__THE EXERCISE__. Return the lines exactly as they appear, beginning at the line that contains "Rendered at 1655 by 1241 pixels." and ending after the line that contains "text_box Autonomous Distributed".

__MATERIAL FOR THIS TASK__.
------------------------------------

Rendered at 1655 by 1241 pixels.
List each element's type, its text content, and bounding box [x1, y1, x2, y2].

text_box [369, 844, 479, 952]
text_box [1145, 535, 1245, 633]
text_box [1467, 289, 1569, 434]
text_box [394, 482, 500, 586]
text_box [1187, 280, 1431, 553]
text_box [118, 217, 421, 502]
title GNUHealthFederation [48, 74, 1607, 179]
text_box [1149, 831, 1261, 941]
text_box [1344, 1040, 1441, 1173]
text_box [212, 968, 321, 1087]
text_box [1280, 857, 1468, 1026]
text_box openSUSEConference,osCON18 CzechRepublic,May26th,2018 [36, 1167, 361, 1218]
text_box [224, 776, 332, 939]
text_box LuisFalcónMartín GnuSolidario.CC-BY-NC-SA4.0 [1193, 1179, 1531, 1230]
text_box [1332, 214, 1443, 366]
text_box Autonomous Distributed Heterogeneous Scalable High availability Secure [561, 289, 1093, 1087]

------------------------------------

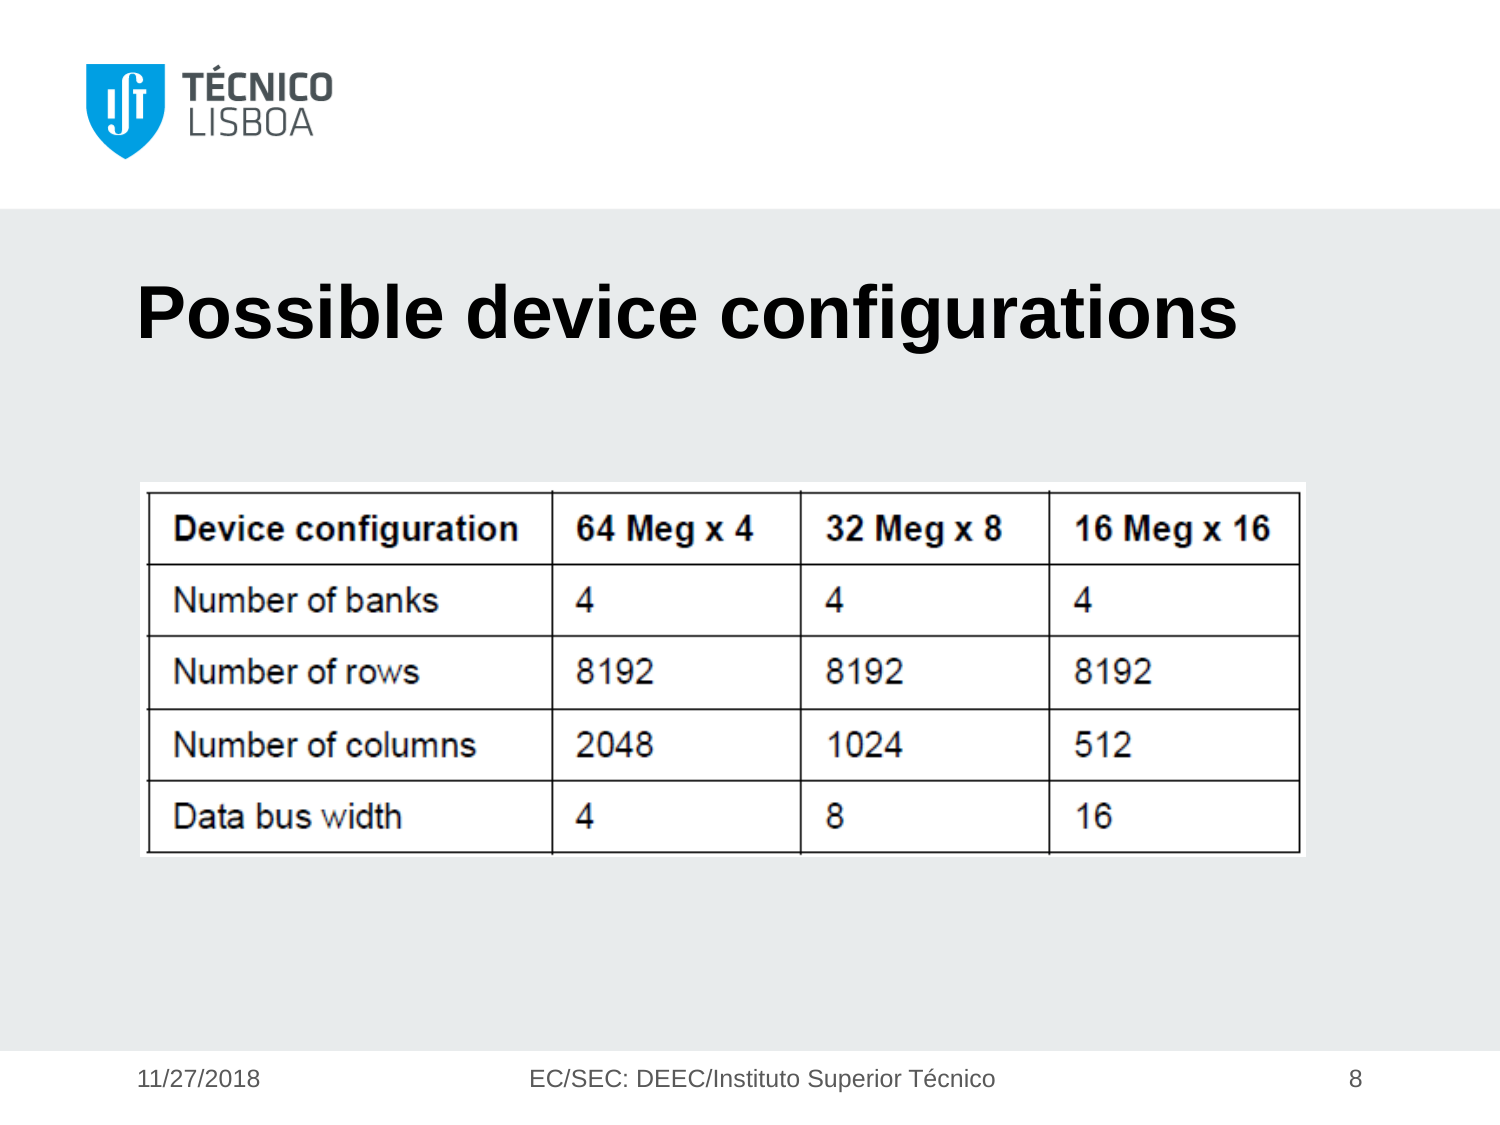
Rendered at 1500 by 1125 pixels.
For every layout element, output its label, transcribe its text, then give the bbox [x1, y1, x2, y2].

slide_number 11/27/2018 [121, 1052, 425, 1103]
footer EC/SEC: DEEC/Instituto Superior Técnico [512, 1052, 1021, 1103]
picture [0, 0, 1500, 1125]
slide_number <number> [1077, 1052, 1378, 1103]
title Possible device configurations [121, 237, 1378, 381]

------------------------------------

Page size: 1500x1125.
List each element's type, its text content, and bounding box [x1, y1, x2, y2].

------------------------------------

__SOLUTION TO THIS TASK__.
Rendered at 1655 by 1241 pixels.
List each element's type, its text content, and bounding box [x1, y1, x2, y2].

text_box [369, 844, 479, 952]
text_box [1145, 535, 1245, 633]
text_box [1467, 289, 1569, 434]
text_box [394, 482, 500, 586]
text_box [1187, 280, 1431, 553]
text_box [118, 217, 421, 502]
title GNUHealthFederation [48, 74, 1607, 179]
text_box [1149, 831, 1261, 941]
text_box [1344, 1040, 1441, 1173]
text_box [212, 968, 321, 1087]
text_box [1280, 857, 1468, 1026]
text_box openSUSEConference,osCON18 CzechRepublic,May26th,2018 [36, 1167, 361, 1218]
text_box [224, 776, 332, 939]
text_box LuisFalcónMartín GnuSolidario.CC-BY-NC-SA4.0 [1193, 1179, 1531, 1230]
text_box [1332, 214, 1443, 366]
text_box Autonomous Distributed Heterogeneous Scalable High availability Secure [561, 289, 1093, 1087]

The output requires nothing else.